To address the issue of identity fraud, some parties have advocated moving from information-based authentication to these “strong” or “hardened” two-factor authentication system which requires the consumer to carry a unique physical device. This approach results in great cost to the organization and an unacceptable burden on the consumer. Even in cases where the hardened authentication systems utilize a scheme that a financial institution may deem secure at an acceptable cost, those systems don't address the consumer's need for convenience, nor the need to maintain privacy and integrity of the consumer's personal data.
Nevertheless, the declining cost of technology hardware has improved financial institutions' acceptance of hardened authentication systems. However, the issue of consumer adoption is more complicated. Consumers may be willing or able to carry a device to record and track identifying information and/or account information required by one financial institution, but are typically unwilling to carry multiple devices, one for each of the financial institutions, banks, merchants, healthcare providers, and governmental entities with whom they transact business. Consequently, consumers desire a single strong authentication mechanism that can be used by any of the organizations requiring the consumers identifying information. Moreover, consumers desire a scheme that operates consistently across all commercial transaction environments, whether on-line, over the phone or face-to-face.

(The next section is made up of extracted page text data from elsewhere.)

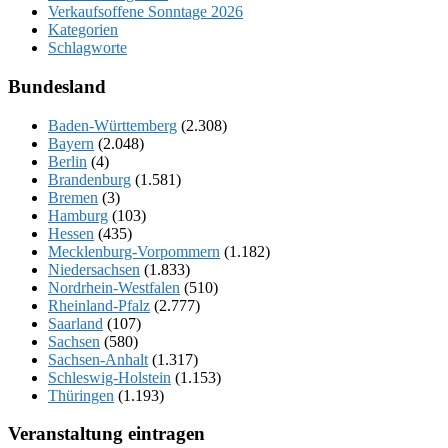
Verkaufsoffene Sonntage 2026
Kategorien
Schlagworte
Bundesland
Baden-Württemberg
(2.308)
Bayern
(2.048)
Berlin
(4)
Brandenburg
(1.581)
Bremen
(3)
Hamburg
(103)
Hessen
(435)
Mecklenburg-Vorpommern
(1.182)
Niedersachsen
(1.833)
Nordrhein-Westfalen
(510)
Rheinland-Pfalz
(2.777)
Saarland
(107)
Sachsen
(580)
Sachsen-Anhalt
(1.317)
Schleswig-Holstein
(1.153)
Thüringen
(1.193)
Veranstaltung eintragen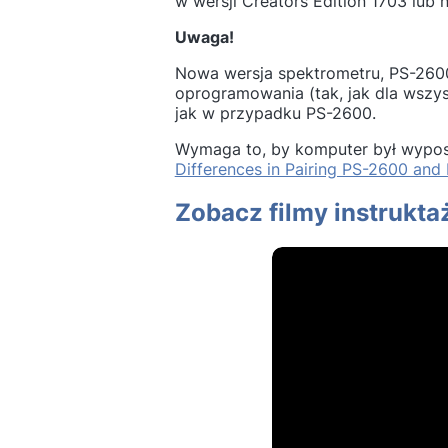
w wersji Creators Edition 1703 lu
Uwaga!
Nowa wersja spektrometru, PS-2600
oprogramowania (tak, jak dla wszy
jak w przypadku PS-2600.
Wymaga to, by komputer był wyposaż
Differences in Pairing PS-2600 an
Zobacz filmy instrukt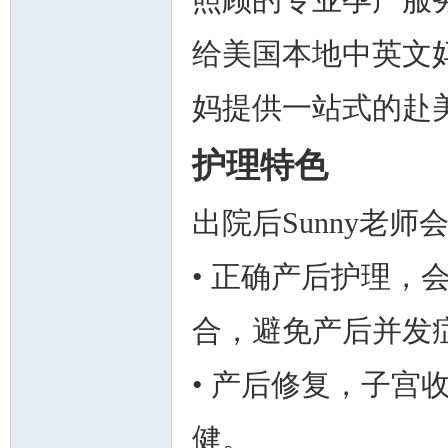
照顾的专业孕产服务
给美国本地中英文妈
妈提供一站式的赴
护理特色
出院后Sunny老
• 正确产后护理，
合，避免产后并发
• 产后修复，子宫
健。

There is a need, therefore, for a method and system that prevents fraud using a consumer's identifying information before, during and after a transaction. More specifically, the method and system must address new account fraud, account take-over fraud, payment fraud and general unauthorized access to sensitive personal information. There is also a need for a method and system that assists in the recovery process should identity theft occur. Such a system will be useful for a variety of organizations. For example, the prevention of new account fraud can be further used to minimize employment fraud and the prevention of payment fraud can also be further used to prevent fraudulent health-care insurance claims.

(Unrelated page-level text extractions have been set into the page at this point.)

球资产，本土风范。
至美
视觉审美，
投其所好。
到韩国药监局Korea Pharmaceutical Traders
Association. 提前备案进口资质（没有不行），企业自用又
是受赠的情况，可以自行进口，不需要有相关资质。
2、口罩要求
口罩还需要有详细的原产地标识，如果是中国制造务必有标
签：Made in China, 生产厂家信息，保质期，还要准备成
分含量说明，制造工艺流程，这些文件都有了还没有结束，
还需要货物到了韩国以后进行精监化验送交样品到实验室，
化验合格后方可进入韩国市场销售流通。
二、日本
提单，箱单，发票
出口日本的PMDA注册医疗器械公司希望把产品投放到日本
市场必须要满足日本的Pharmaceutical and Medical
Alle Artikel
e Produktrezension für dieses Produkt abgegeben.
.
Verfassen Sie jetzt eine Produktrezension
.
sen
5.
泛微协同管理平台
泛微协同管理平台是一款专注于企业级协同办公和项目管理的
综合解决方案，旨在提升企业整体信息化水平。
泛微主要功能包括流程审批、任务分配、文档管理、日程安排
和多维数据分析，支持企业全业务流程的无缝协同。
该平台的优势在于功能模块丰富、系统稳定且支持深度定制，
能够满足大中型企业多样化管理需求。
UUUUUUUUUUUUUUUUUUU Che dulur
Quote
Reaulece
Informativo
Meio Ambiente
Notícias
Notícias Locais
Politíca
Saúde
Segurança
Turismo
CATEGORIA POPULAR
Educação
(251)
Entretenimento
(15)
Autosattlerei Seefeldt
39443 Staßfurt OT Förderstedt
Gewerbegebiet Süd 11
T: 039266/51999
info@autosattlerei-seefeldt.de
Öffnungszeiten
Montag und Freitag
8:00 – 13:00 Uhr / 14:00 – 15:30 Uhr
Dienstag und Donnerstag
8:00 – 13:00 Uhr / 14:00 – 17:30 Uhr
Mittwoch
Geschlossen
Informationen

There is also a need for a system which is highly immune to identity fraud attacks. Ideally, such a system would employ multiple security factors, as well as multiple bands of communication prior to authenticating an individual. Such a multi-factor, multi-band system would present a significant technical obstacle for the fraudster to overcome.
There is also a need for a method and system that builds on the rigorous authentication processes that occur when an individual subscribes to, or applies for, credit-based accounts. Such a system will be useful for establishing new relationships with organizations and individuals.
There is a further need for a method and system that protects a consumer's credit file and credit scores by enabling creditors to authenticate new credit accounts prior to opening such accounts in a consumer's name. This provides the consumer with control over the consumer's personal credit not only with conventional creditors, but also from other users of credit files, including insurance and healthcare organizations and potential employers.